Dans une autre exploitation, Harouna Ouattara, planteur de 49 ans, partage le même point de vue. "La transformation locale est insuffisante", affirme-t-il.
"Le premier obstacle à la transformation du cacao, c'est le problème du financement", explique Fousseni Diakité. L'usine a coûté près de 50 millions d'euros, indiquent les entrepreneurs qui ne souhaitent pas préciser l'origine des fonds.

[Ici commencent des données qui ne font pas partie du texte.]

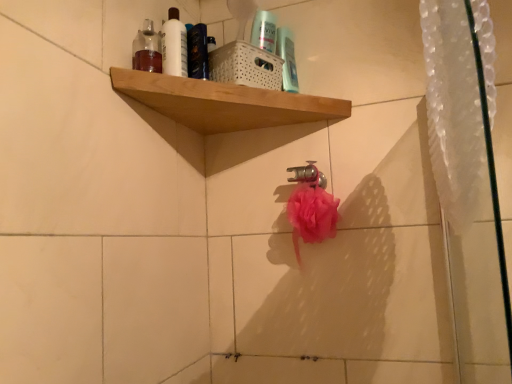
This screenshot has width=512, height=384. Find the location of `wooden shelf at upper center`. wooden shelf at upper center is located at coordinates (223, 102).

The image size is (512, 384). Describe the element at coordinates (147, 49) in the screenshot. I see `translucent plastic bottle at upper left` at that location.

Find the location of a particular element. The image size is (512, 384). clear plastic shower curtain at right is located at coordinates (453, 110).

What are the coordinates of `wooden shelf at upper center` in the screenshot? It's located at (223, 102).

Is wooden shelf at upper center at the left side of white glossy bottle at upper center?

In fact, wooden shelf at upper center is to the right of white glossy bottle at upper center.

From a real-world perspective, is wooden shelf at upper center above or below white glossy bottle at upper center?

wooden shelf at upper center is situated lower than white glossy bottle at upper center in the real world.

Which point is more forward, (219, 122) or (162, 62)?

The point (162, 62) is closer to the camera.

Is wooden shelf at upper center situated inside white glossy bottle at upper center or outside?

wooden shelf at upper center exists outside the volume of white glossy bottle at upper center.

Does point (182, 70) come in front of point (442, 45)?

No.

Which object is positioned more to the right, white glossy bottle at upper center or clear plastic shower curtain at right?

clear plastic shower curtain at right is more to the right.

Can you confirm if white glossy bottle at upper center is taller than clear plastic shower curtain at right?

In fact, white glossy bottle at upper center may be shorter than clear plastic shower curtain at right.

Is white glossy bottle at upper center thinner than clear plastic shower curtain at right?

Yes, white glossy bottle at upper center is thinner than clear plastic shower curtain at right.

Le deuxième obstacle est celui de la main d'oeuvre qualifiée.
Les jumeaux assurent toutefois que leur usine a permis la création de 1.000 emplois directs et indirects, confiés majoritairement à des habitants de la région.
Les métiers techniques sont occupés par des jeunes formés dans les grandes villes.
Salimata Ouattara, chimiste de 35 ans, a étudié à San Pedro (sud). Dans sa blouse blanche, entre deux analyses, elle dit vouloir "aider la jeunesse d'ici qui n'a pas une grande connaissance en matière d'industrialisation".